Stored items:
__________
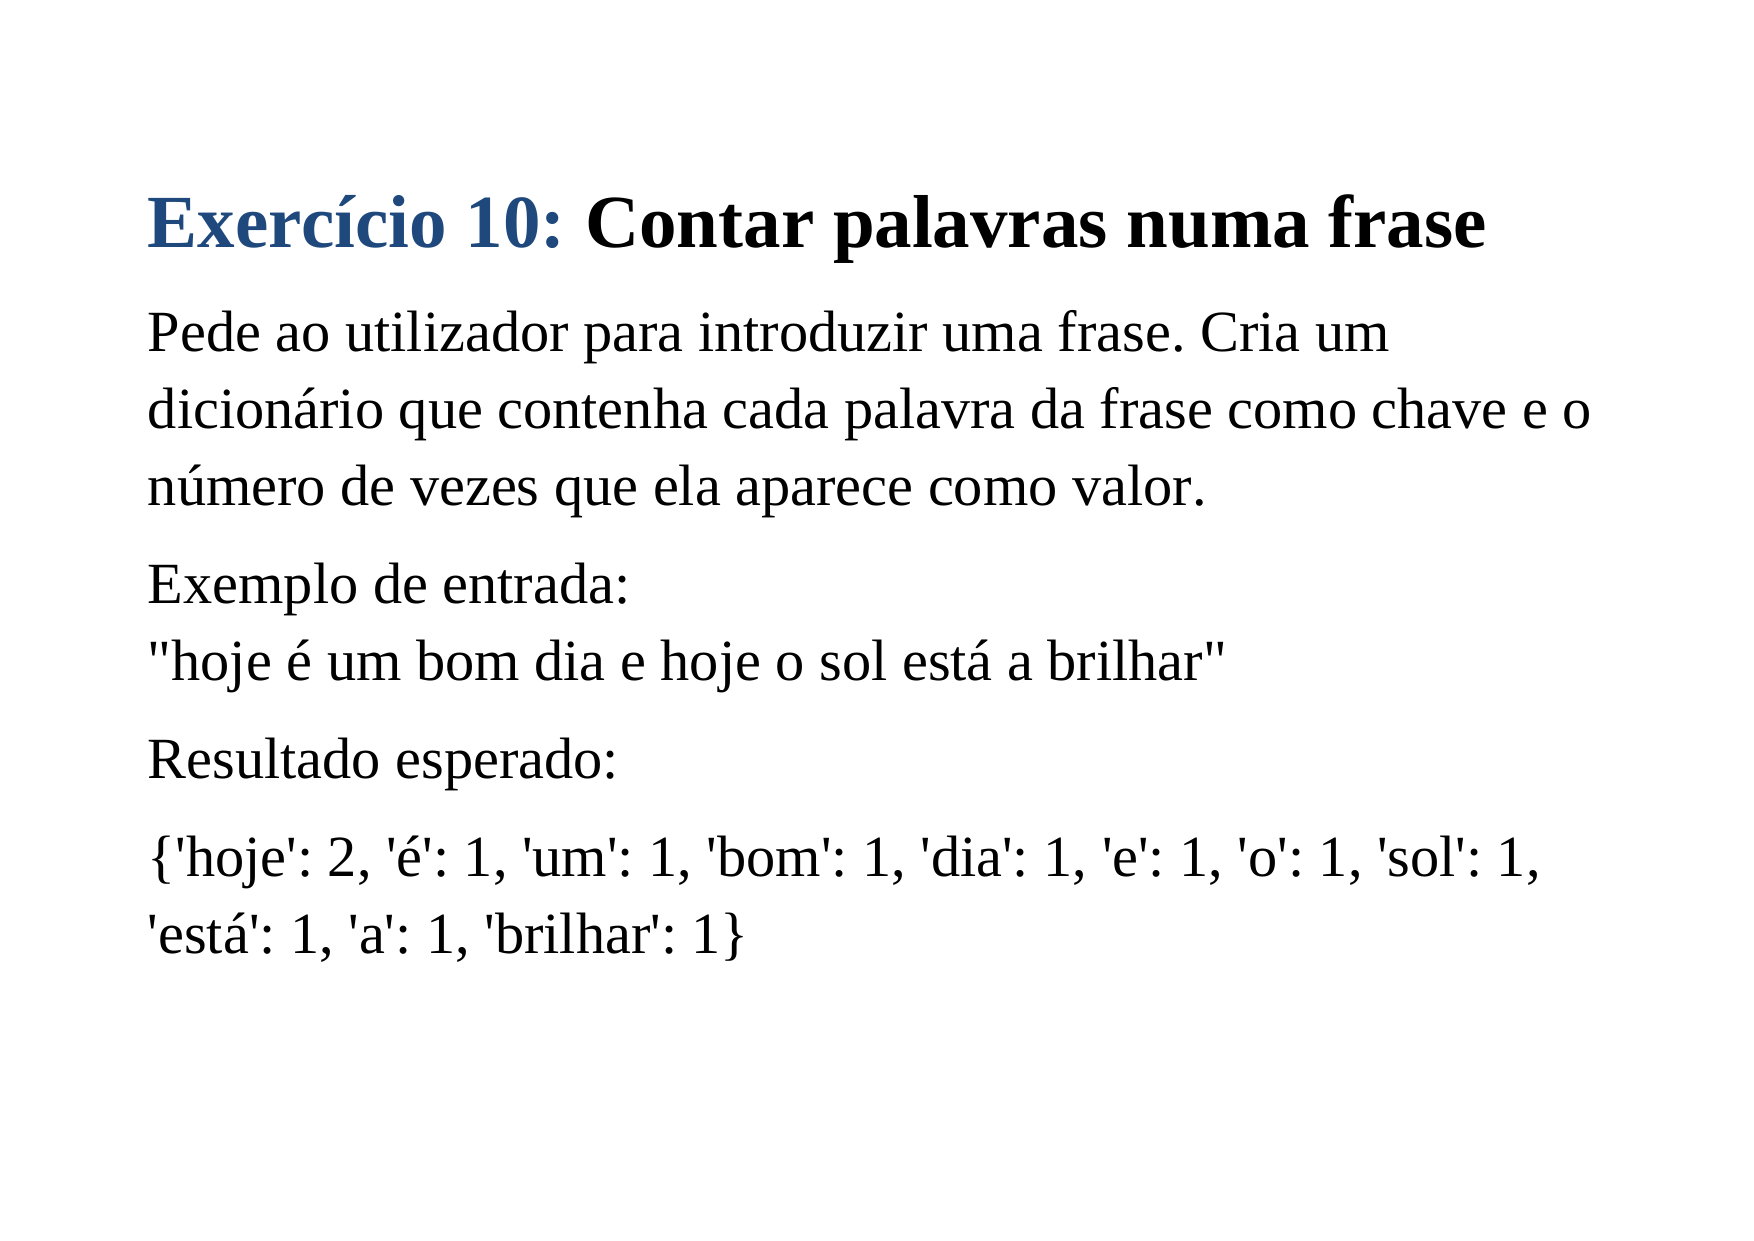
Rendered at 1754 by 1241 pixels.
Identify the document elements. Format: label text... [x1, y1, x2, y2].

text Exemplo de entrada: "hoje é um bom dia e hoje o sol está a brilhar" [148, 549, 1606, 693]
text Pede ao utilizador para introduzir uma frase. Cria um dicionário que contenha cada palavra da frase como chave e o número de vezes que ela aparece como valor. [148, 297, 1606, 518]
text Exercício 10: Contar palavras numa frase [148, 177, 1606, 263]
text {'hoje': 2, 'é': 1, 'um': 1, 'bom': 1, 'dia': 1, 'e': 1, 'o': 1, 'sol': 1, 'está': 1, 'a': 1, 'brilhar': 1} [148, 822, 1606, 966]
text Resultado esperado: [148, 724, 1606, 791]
__________
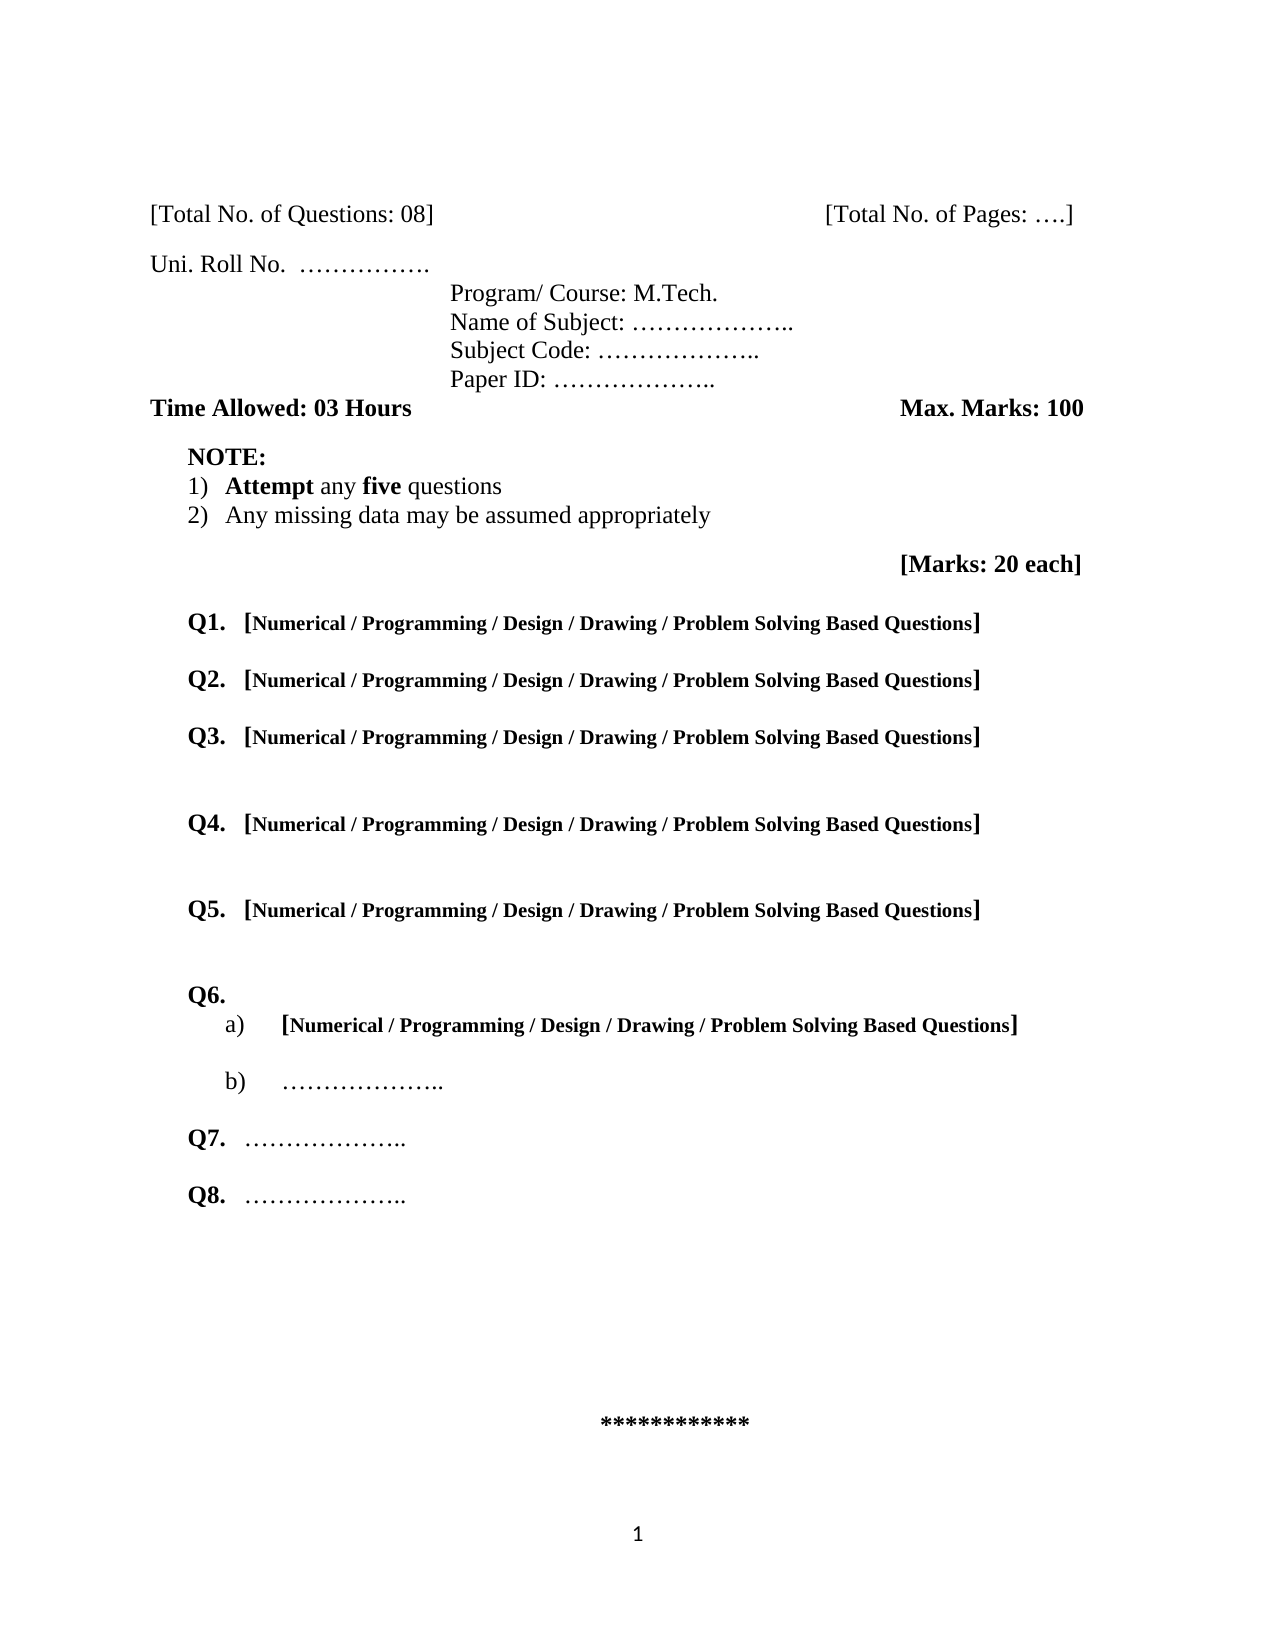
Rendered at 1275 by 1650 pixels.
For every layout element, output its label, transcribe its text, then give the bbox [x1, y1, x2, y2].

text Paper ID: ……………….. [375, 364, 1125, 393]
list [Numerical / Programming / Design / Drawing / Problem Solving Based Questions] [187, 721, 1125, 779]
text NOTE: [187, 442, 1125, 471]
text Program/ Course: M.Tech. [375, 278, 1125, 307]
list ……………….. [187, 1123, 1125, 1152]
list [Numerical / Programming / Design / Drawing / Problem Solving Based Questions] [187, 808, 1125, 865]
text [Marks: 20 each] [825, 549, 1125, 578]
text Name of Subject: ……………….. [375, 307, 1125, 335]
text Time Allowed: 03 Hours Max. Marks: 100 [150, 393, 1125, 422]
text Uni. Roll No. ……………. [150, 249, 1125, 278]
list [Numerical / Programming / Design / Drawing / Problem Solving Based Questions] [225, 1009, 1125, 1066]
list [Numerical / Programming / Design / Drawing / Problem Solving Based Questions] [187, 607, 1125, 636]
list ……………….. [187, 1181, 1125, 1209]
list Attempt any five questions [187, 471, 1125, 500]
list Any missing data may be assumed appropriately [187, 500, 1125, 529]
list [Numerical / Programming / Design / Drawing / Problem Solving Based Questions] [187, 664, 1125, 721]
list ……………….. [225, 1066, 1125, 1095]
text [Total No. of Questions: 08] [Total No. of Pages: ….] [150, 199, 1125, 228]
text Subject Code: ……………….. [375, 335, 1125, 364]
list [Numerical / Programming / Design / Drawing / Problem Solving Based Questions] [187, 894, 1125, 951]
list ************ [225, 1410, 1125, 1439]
__________
Instruction: Filter the entries down to the lines with the word "Rendered" in them.

Exercise output:
Rendered at 1754 by 1241 pixels.
Rendered at 1275 by 1650 pixels.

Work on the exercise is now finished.